Cooloola City Farm – Dunes
City Farm, opposite the Community Centre, on Tin Can Bay Road, is open to the public for plant sales on Tuesday, Wednesday and Friday from 8am-3pm, 07 54862304, ccfni09@gmail.com,
City Farm will be closed from December 20, 2017 to January 9, 2018.
The major weather event in mid-October caused changes to the profile of Rainbow Beach. Some sand on the foreshore was washed away, but sand was blown towards the tree line, creating new dunes.
Without plants to hold these dunes together, sand can be blown inland thus threatening the next line of coastal defence, the more complex plant communities in the hind dunes. Frontal dunes also provide the sand to replenish sand lost from erosion.
Doing the vital job of holding those dunes together are dune plants that are highly specialised to survive severe conditions – full sun, lack of nutrients, wind, salt spray, sand blasting and even occasional inundation by the tide. They grow low to the ground and have strong root systems that spread rapidly, trapping the sand particles and providing stability to the dune.

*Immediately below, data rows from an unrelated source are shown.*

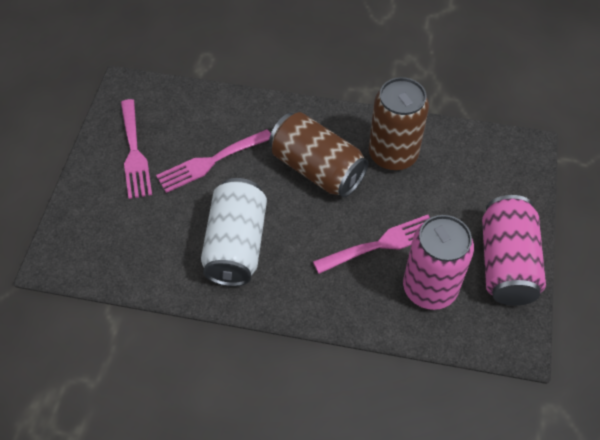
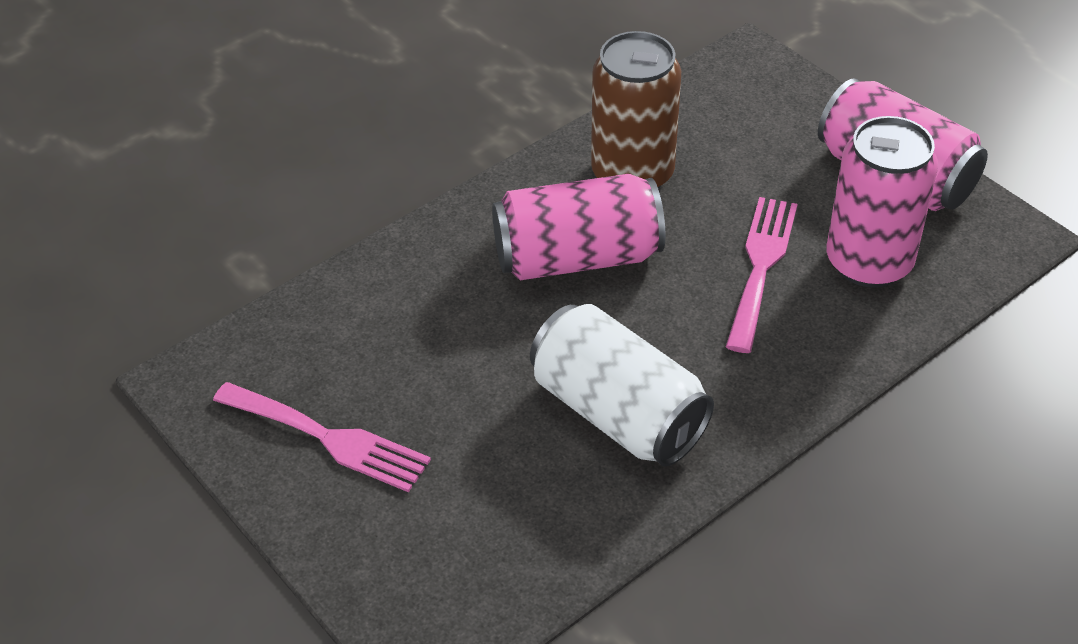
camera: 50 degrees left, 10 degrees down
pink fork [156,129,271,193] -> none
brown can [269,112,369,197] -> pink can [492,174,665,280]

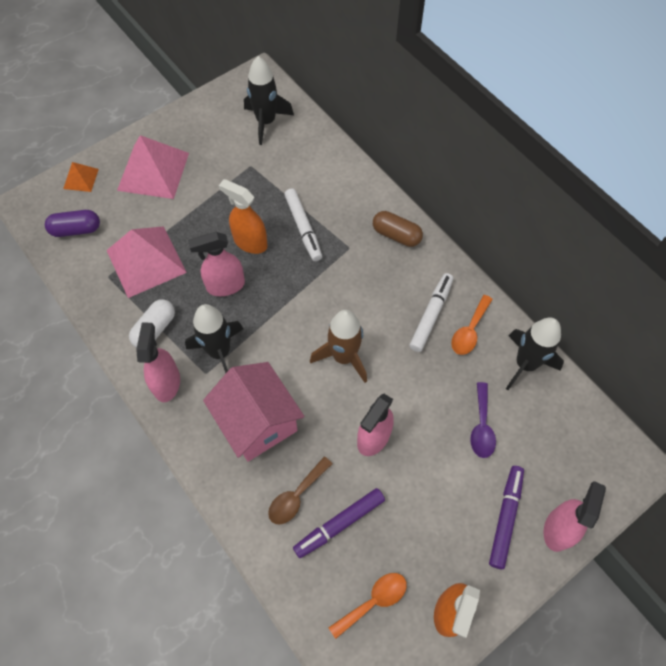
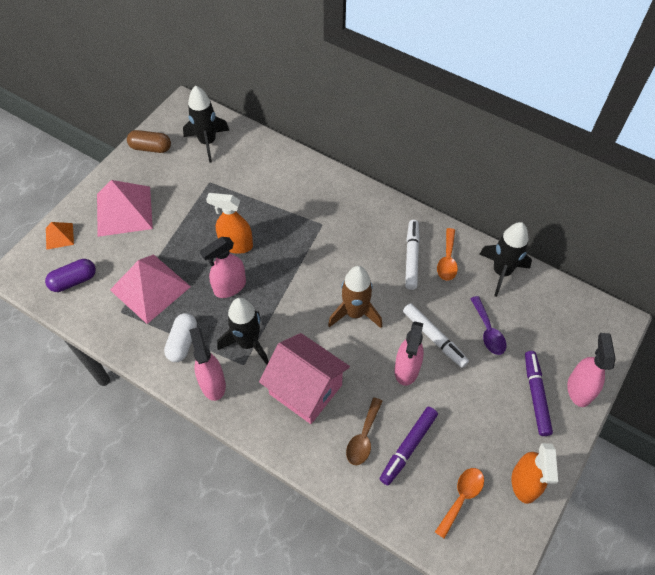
camera: 20 degrees left, 5 degrees down
white marker [284,188,322,261] -> white marker moved to [403,303,469,368]
brown capsule [373,211,423,247] -> brown capsule moved to [127,130,171,153]

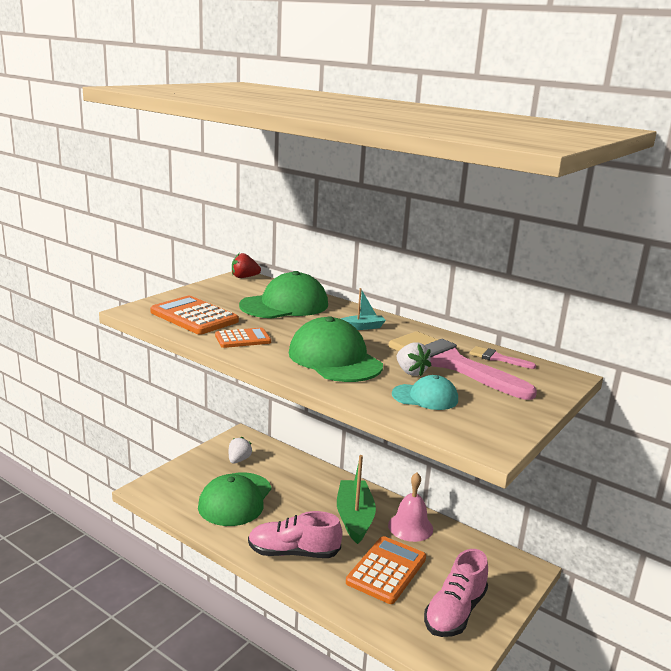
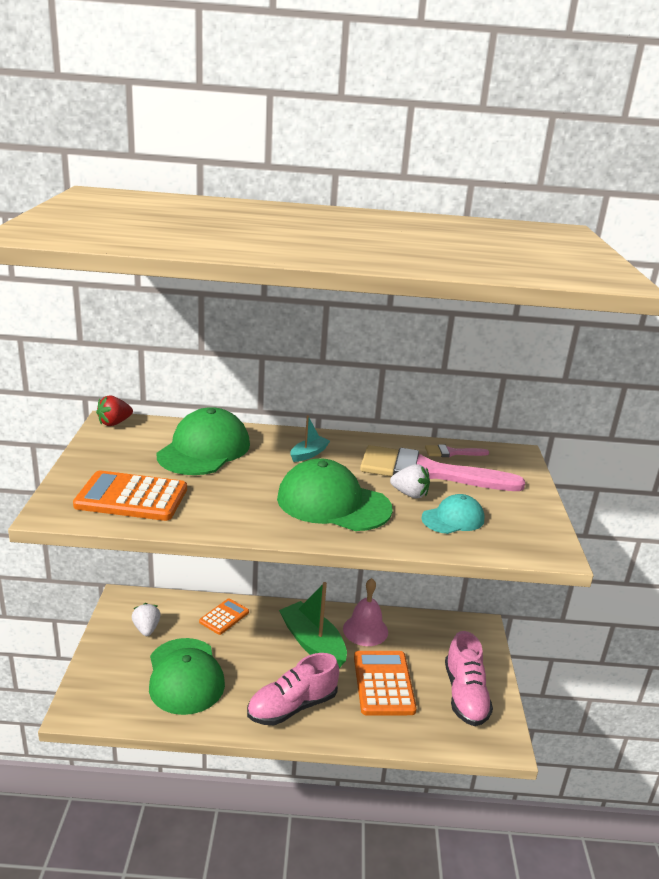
camera: 35 degrees left, 5 degrees up
orange calculator [215,328,271,348] -> orange calculator moved to [199,599,249,635]

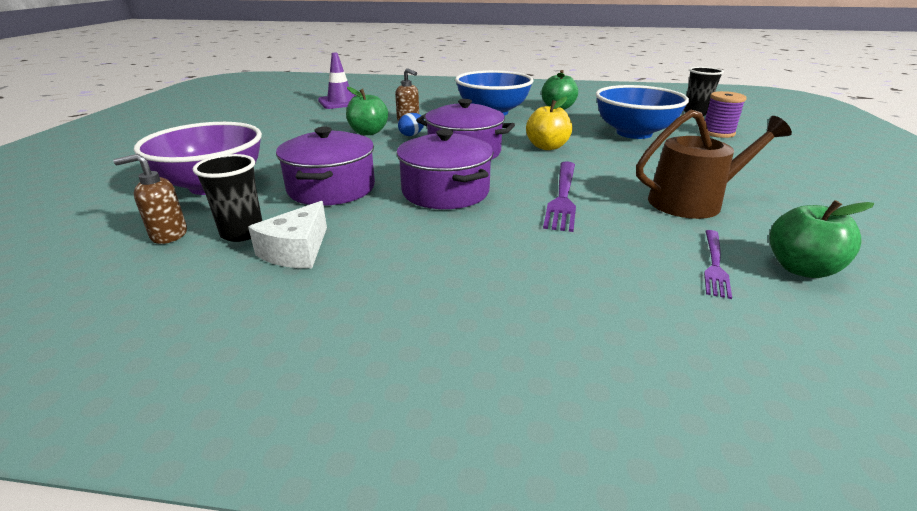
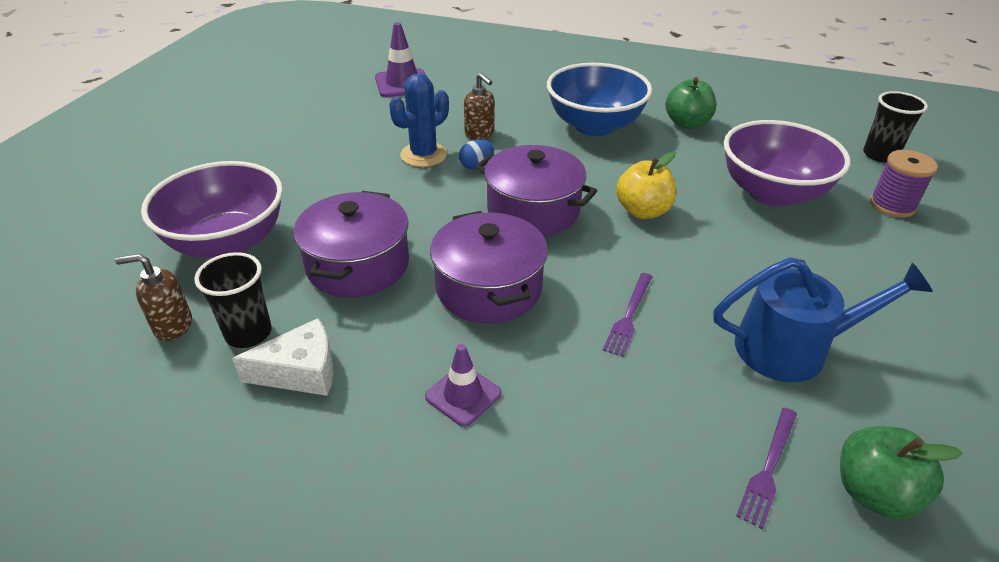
camera: 10 degrees right, 10 degrees up
white cheese [248,201,327,268] -> white cheese turned 135 degrees counterclockwise [232,318,334,396]
green apple [346,87,388,135] -> blue cactus [389,73,449,167]
purple fork [543,161,576,232] -> purple fork [603,273,652,357], size x0.62
blue bowl [596,85,689,139] -> purple bowl [724,120,850,207]
brown watering can [636,110,792,219] -> blue watering can [714,257,933,382]
none -> purple traffic cone [425,344,501,427]

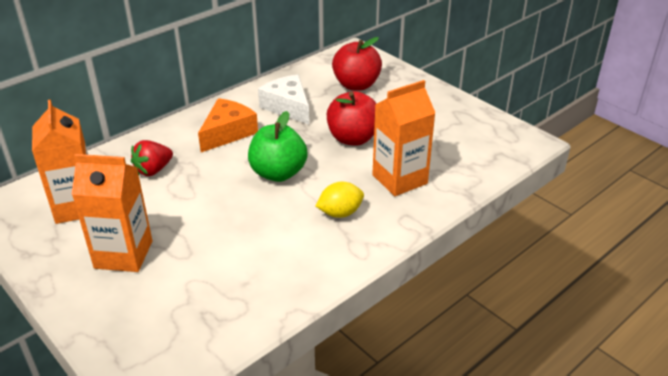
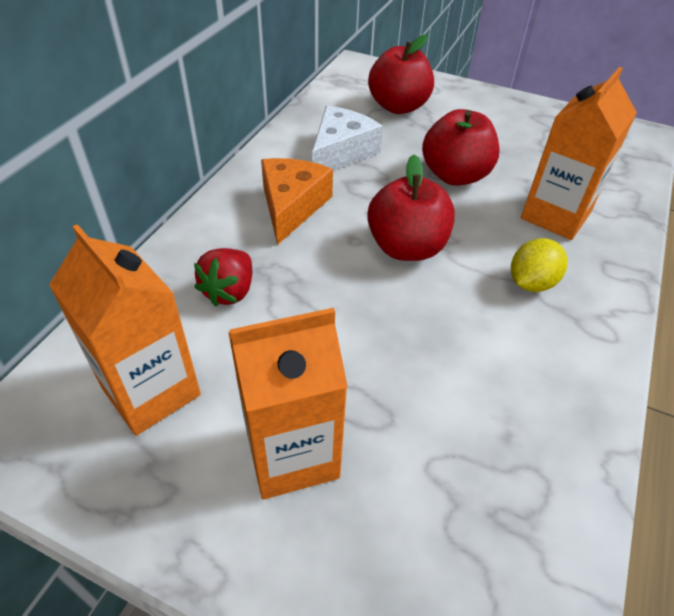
camera: 25 degrees left, 10 degrees up
green apple [248,111,308,182] -> red apple [367,155,455,261]
white cheese [258,75,309,125] -> white cheese turned 90 degrees clockwise [312,106,383,171]

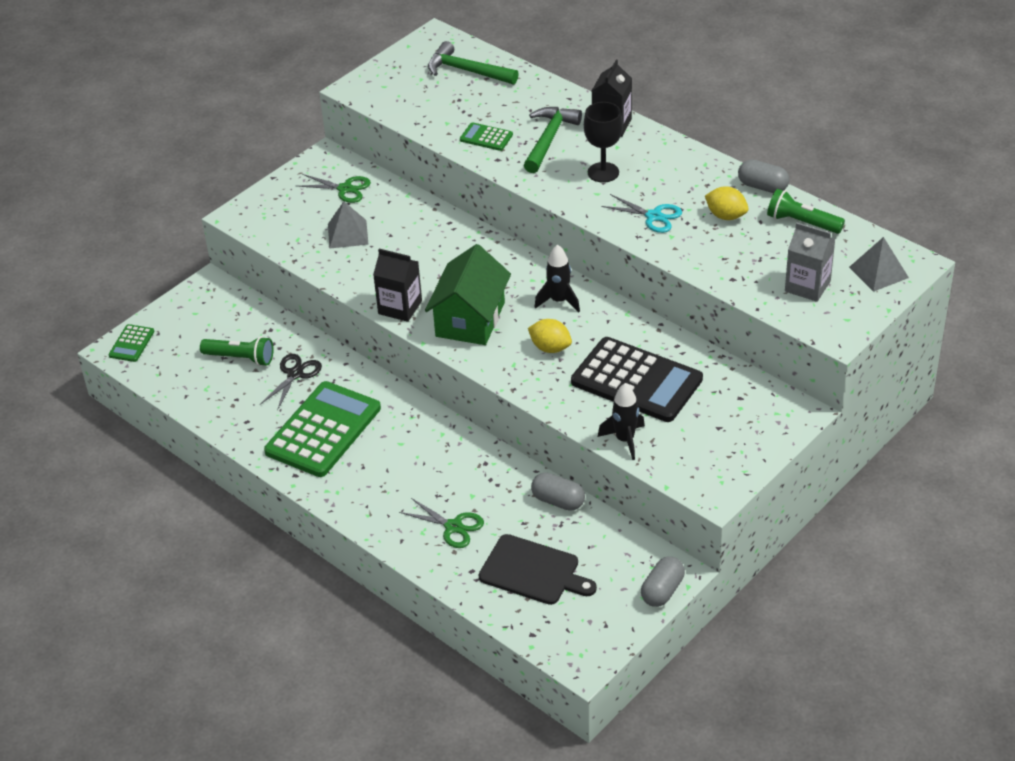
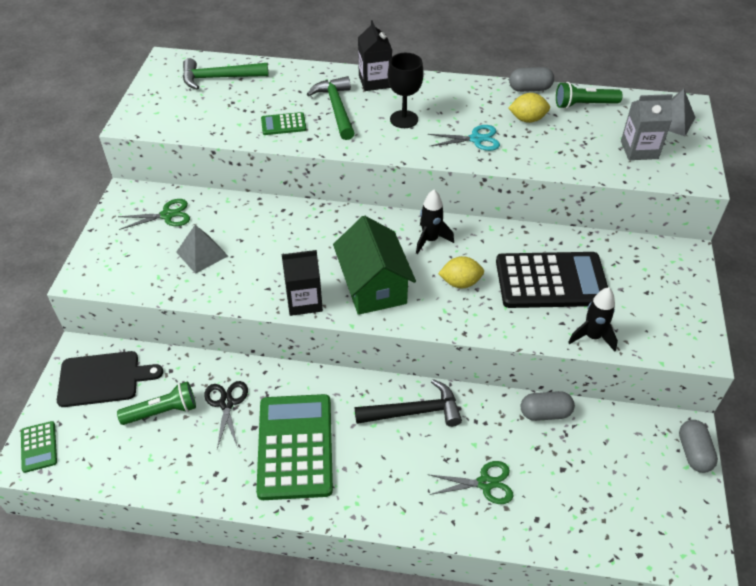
camera: 35 degrees left, 5 degrees up
black cutting board [479,534,597,605] -> black cutting board moved to [57,351,163,407]
none -> black hammer [355,379,462,427]

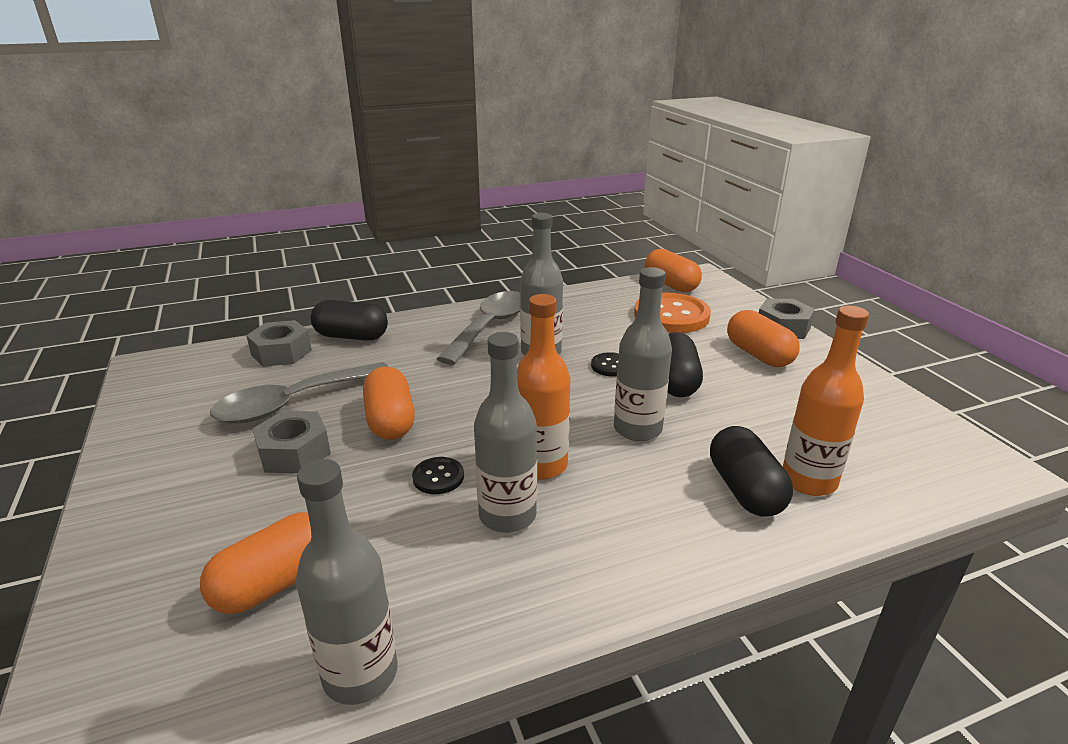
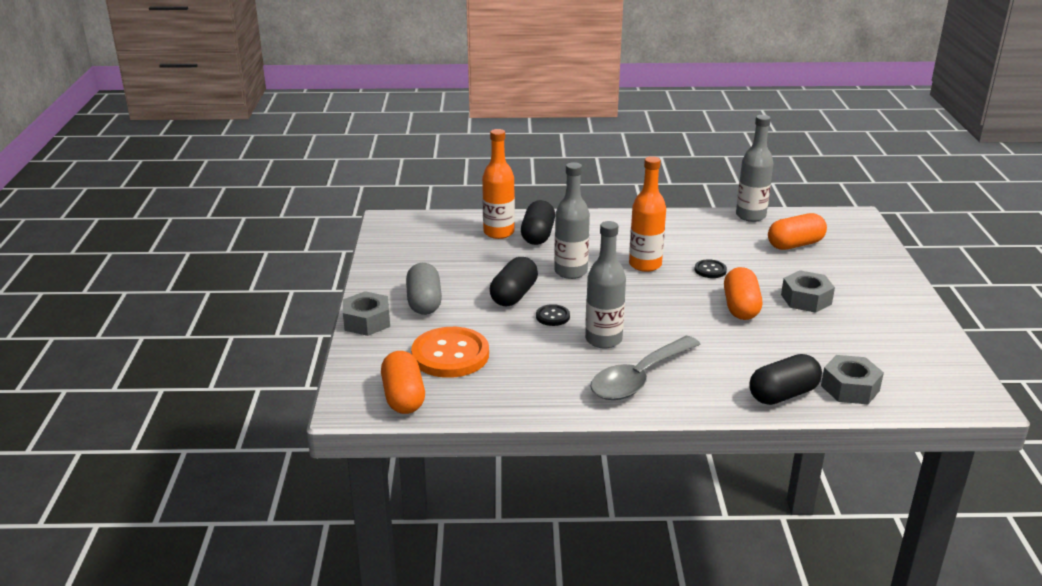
camera: 160 degrees left, 0 degrees up
grey spoon [210,362,389,423] -> none
black capsule [311,300,388,341] -> black capsule turned 60 degrees counterclockwise [749,354,822,405]
grey bottle [474,332,537,533] -> none
orange capsule [727,310,800,367] -> grey capsule [406,263,442,315]

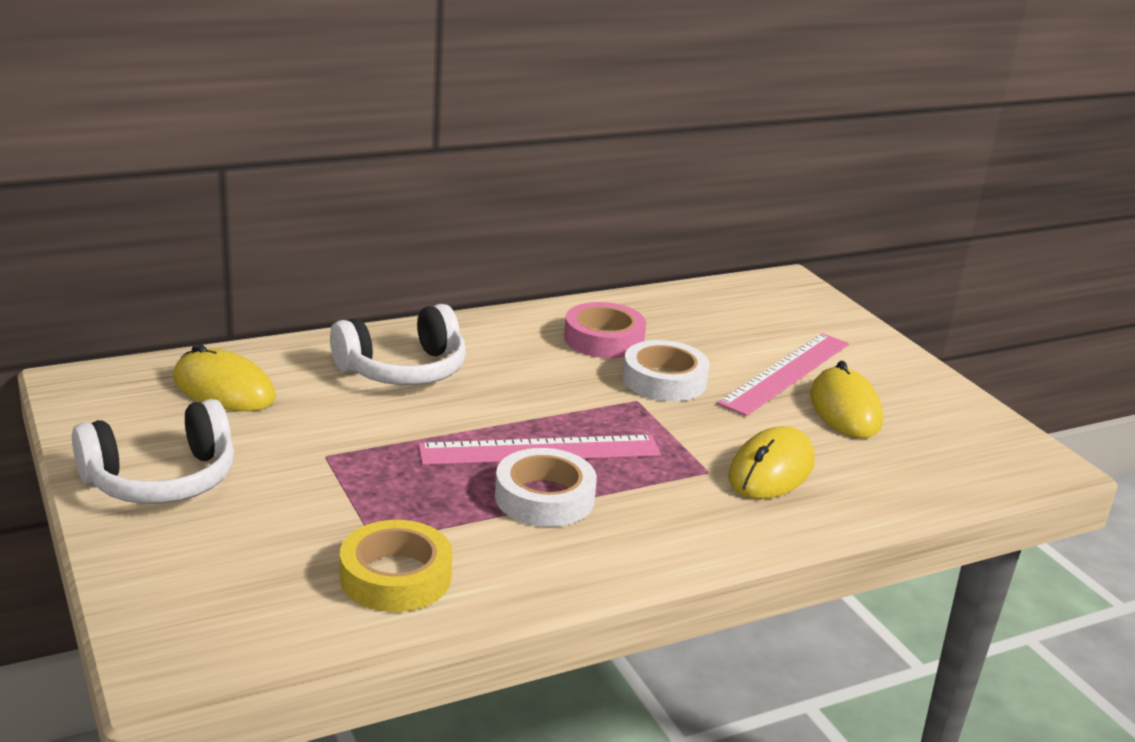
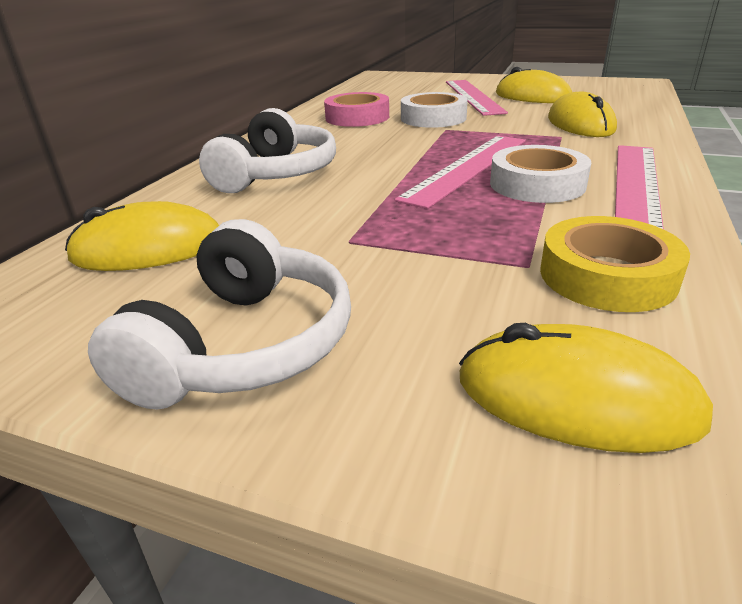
camera: 40 degrees left, 5 degrees up
none -> yellow mouse [459,323,713,453]
none -> pink ruler [615,145,664,229]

Two examples of these pioneer plants are Beach Spinifex (Spinifex sericeus), whose tumbling seed heads can be seen now on the beach and the unkindly-named Pig Face (Carpobrotus glaucescens).
Plant of the month is Hakea plurinervia, a shrub to three metres, occurring naturally in sandy soil. Pretty, delicate white flowers in axillary clusters, winter to spring, are followed by woody fruit.